Digital breast tomosynthesis (DBT) has been praised as a powerful tool in the breast imaging armamentarium, but these 3D studies can also be time-consuming and complicated for radiologists to interpret. Computer-aided detection (CAD) technology may be of assistance, Italian researchers have found.
In a retrospective review, CAD software yielded 89% sensitivity for malignant lesions, including 86% for masses and 95% for microcalcification clusters.
"Our preliminary results are comparable to those observed for conventional CAD systems on [2D digital mammography images] reported in the literature," said Dr. Manuela Durando of A.O.U. San Giovanni Battista in Torino. She presented the findings during a scientific session at the RSNA 2013 meeting in Chicago.
An important role?
While DBT offers increased sensitivity for detecting breast cancer, better lesion characterization, and a decrease in recall rates over conventional mammography, DBT studies can have more images and information to review, which may increase radiologist reading times. As a result, the role of CAD could be important in DBT in order to maintain current clinical workflow with large 3D datasets, Durando said.
Because the performance of CAD for DBT hasn't been well-established, the research team sought to evaluate the performance of the CAD Breast DTS system (im3D) for detecting lesions at DBT on an independent testing set. The research team included several employees of im3D, an Italian CAD software developer.
They retrospectively evaluated the software, which is designed to identify both masses and microcalcification clusters, on a test set of 143 cases. The 143 patients received craniocaudal (CC) and mediolateral-oblique (MLO) DBT projections on a Selenia Dimensions full-field digital mammography system (Hologic), generating 484 breast volumes. The DBT projections were reconstructed using the Briona tomosynthesis 3D image reconstruction software library (Real Time Tomography) prior to receiving CAD.
The 143 cases included 84 biopsy-proven malignant lesions with a mean size of 23 mm (standard deviation = 18 mm). These 84 malignant lesions included 59 masses or architectural disorders, 19 microcalcification clusters, and six masses with associated microcalcifications. There were 64 benign lesions (proved with biopsy or follow-up) with a mean size of 18 mm (standard deviation = 14 mm).
The CAD software was trained on a separate set of DBT cases that weren't included in the study, and then applied to the breast volumes.
After an experienced radiologist drew a 3D bounding box around each malignant lesion view, the annotations were then compared with the CAD marks. The researchers considered a lesion to be detected if it was identified by CAD on either the CC or MLO view.
A true CAD positive was registered for masses when the CAD marking overlapped the radiologist marking by at least 20%, she said. For microcalcifications, the team tallied a CAD true positive when at least two of the microcalcifications identified by the radiologist fell within the CAD marking. Masses with associated microcalcifications were considered correctly identified if the software marked at least a mass or a microcalcification cluster, according to the group.

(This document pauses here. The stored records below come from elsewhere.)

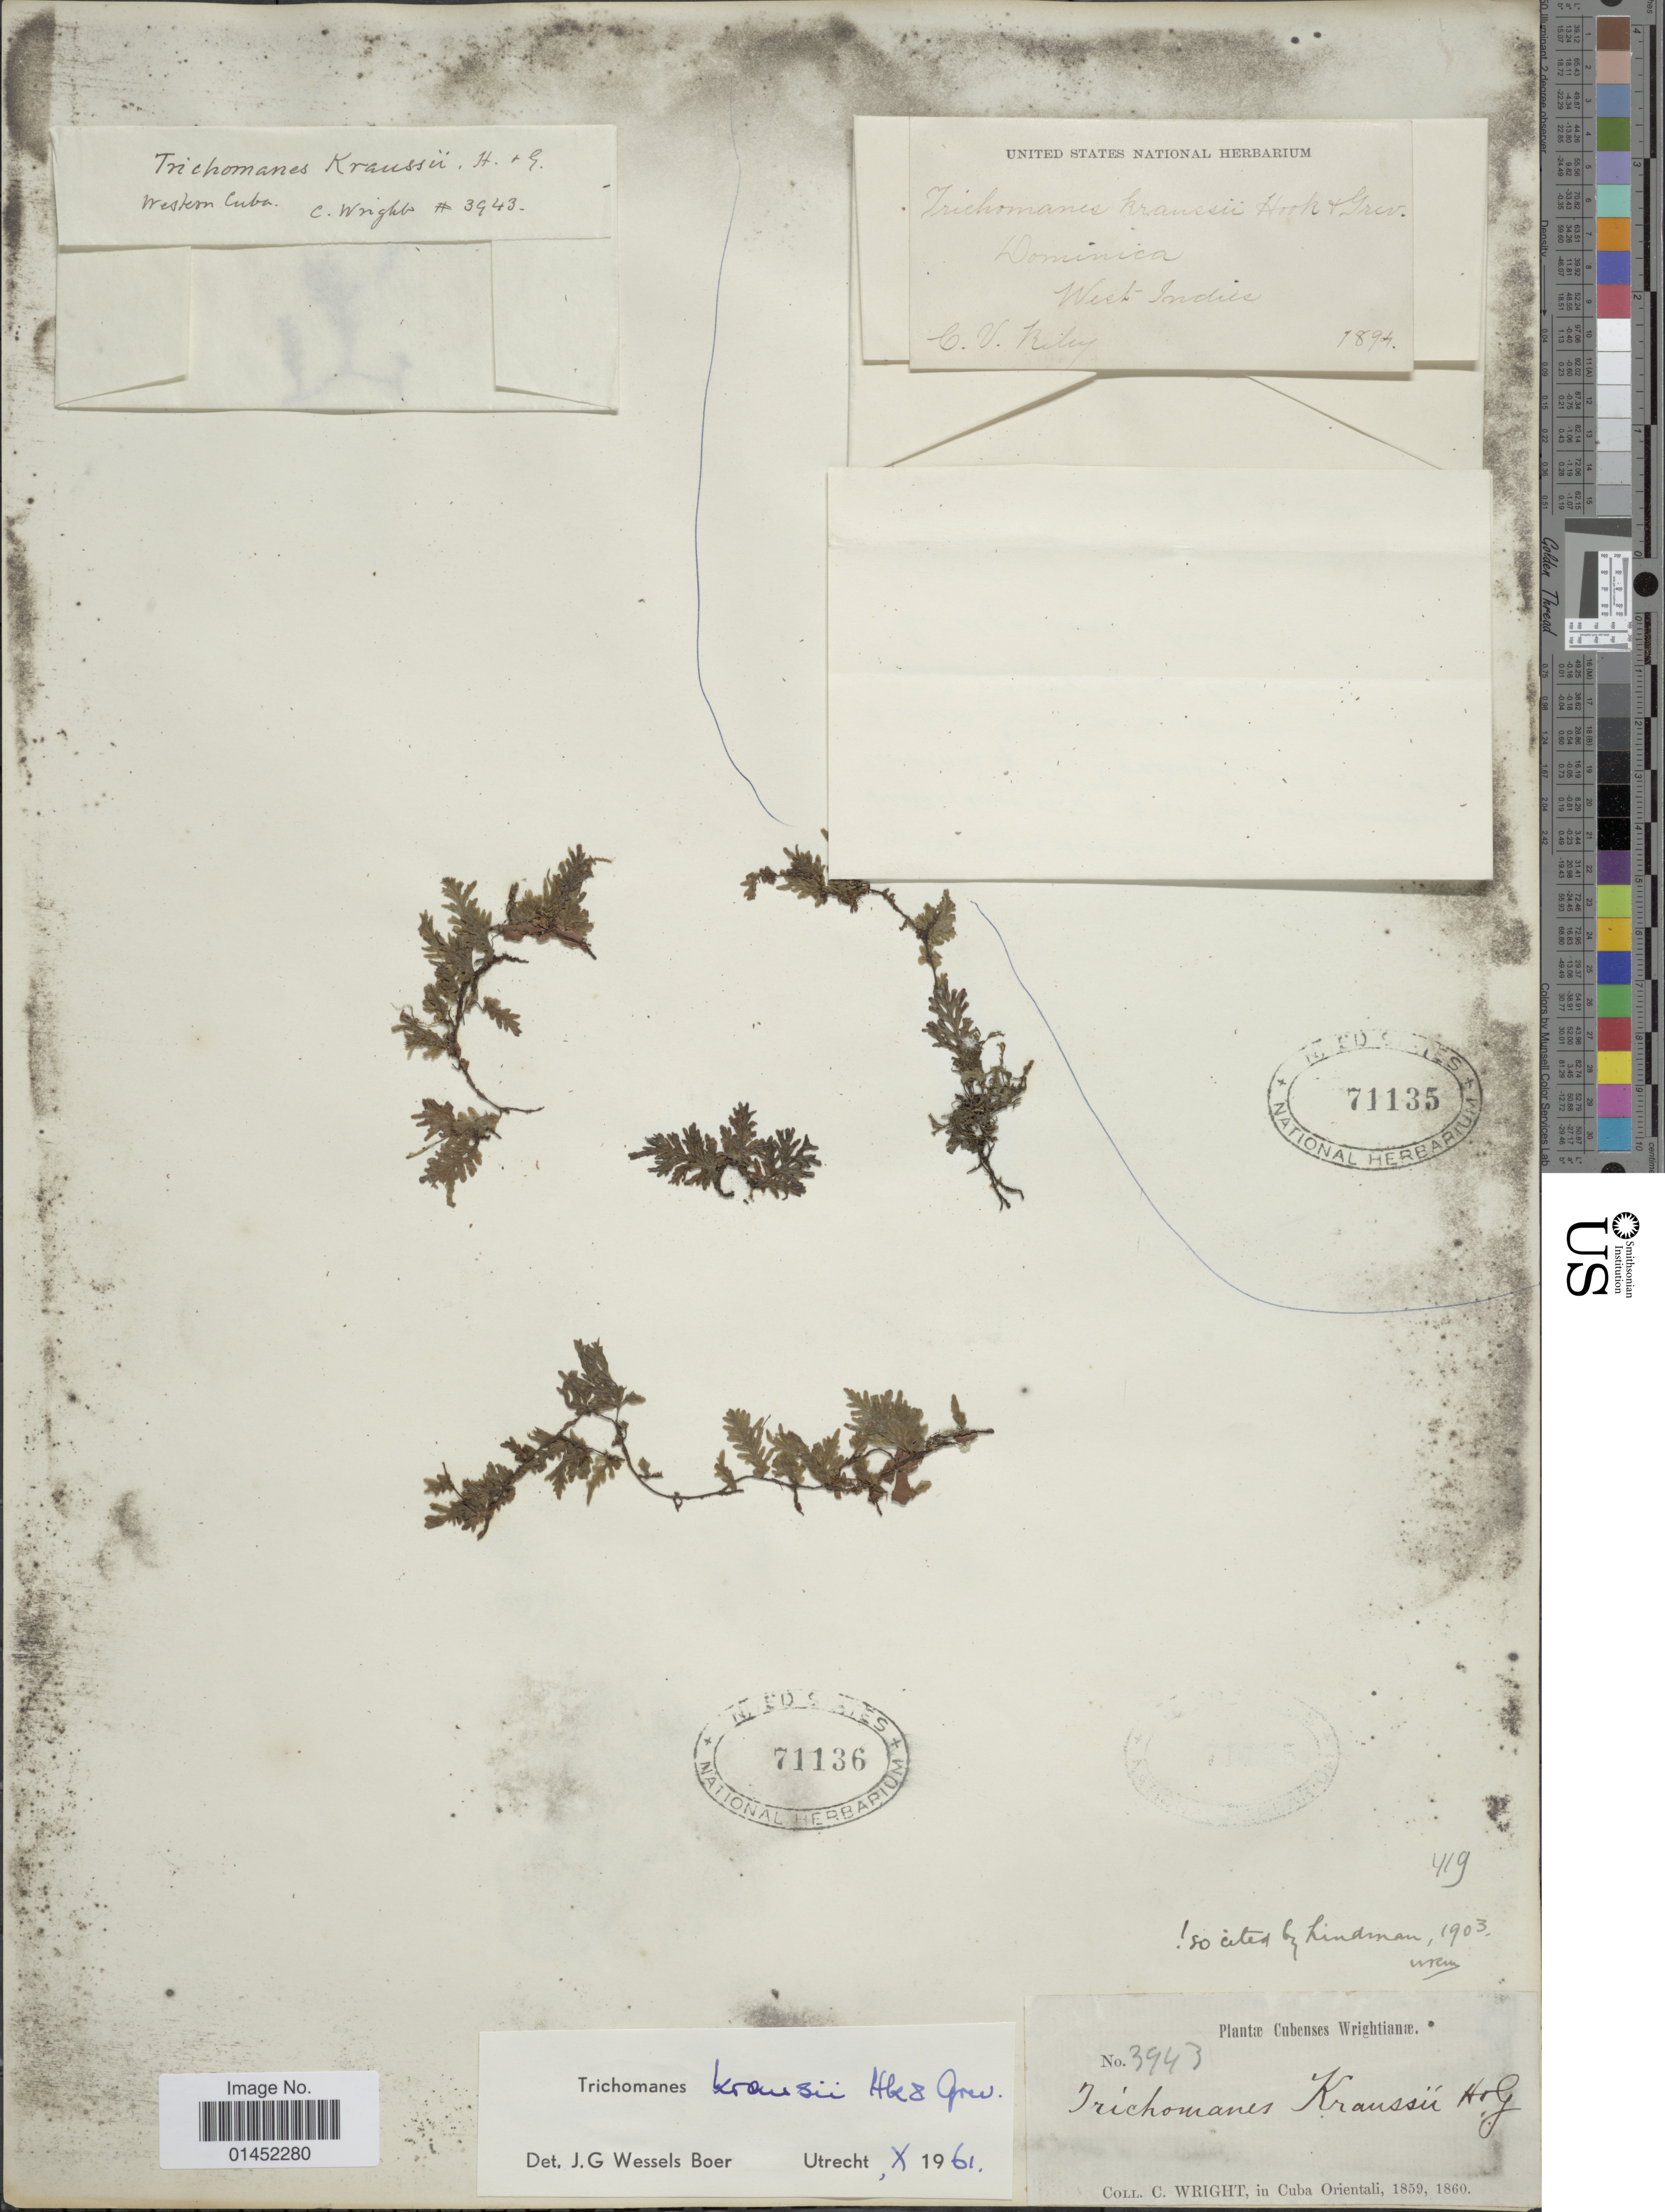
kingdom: Plantae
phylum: Tracheophyta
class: Polypodiopsida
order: Hymenophyllales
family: Hymenophyllaceae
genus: Didymoglossum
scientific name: Didymoglossum kraussii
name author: (Hook. & Grev.) C. Presl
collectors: C. Wright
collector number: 3943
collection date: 1859/1860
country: Cuba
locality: In Cuba Orientali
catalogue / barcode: US 71136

The researchers then calculated sensitivity and false positives per breast volume, as well as the distribution of BI-RADS breast density categories.
Overall, CAD detected 75 of 84 malignant lesions for a sensitivity of 89% (Confidence interval: 95%: 81-94%).
Sensitivity of CAD software by lesion type:
- Masses only: 51/59 lesions: 86%
- Microcalcification clusters: 18/19 lesions: 95%
- Masses + microcalcification cluster: 6/6 lesions (100%)
There were an average of two false positives/per view presented as masses and one false-positive per view presented as a microcalcification, Durando reported.
|CAD results by patient BI-RADS breast density classification
|Number of patients
|Mean false positives per view
|BI-RADS 1 and 2
|3 ± 2
|BI-RADS 3 and 4
|3 ± 2
"The sensitivity was higher in nondense breasts than in dense breasts, but there were no differences in false positives," she said.
The CAD software's sensitivity and false-positive rate was comparable with those reported in the literature for other commercial CAD systems used with standard digital mammography studies.
Durando noted that the software's sensitivity and, in particular its specificity, should be further improved in order to be clinically useful. She also acknowledged limitations of the study, including the need to validate the findings on a larger cohort of patients, including negative cases with follow-up and/or cases from a screening population, she said. In addition, the researchers only studied the standalone performance of the CAD system and did not explore CAD/radiologist interaction.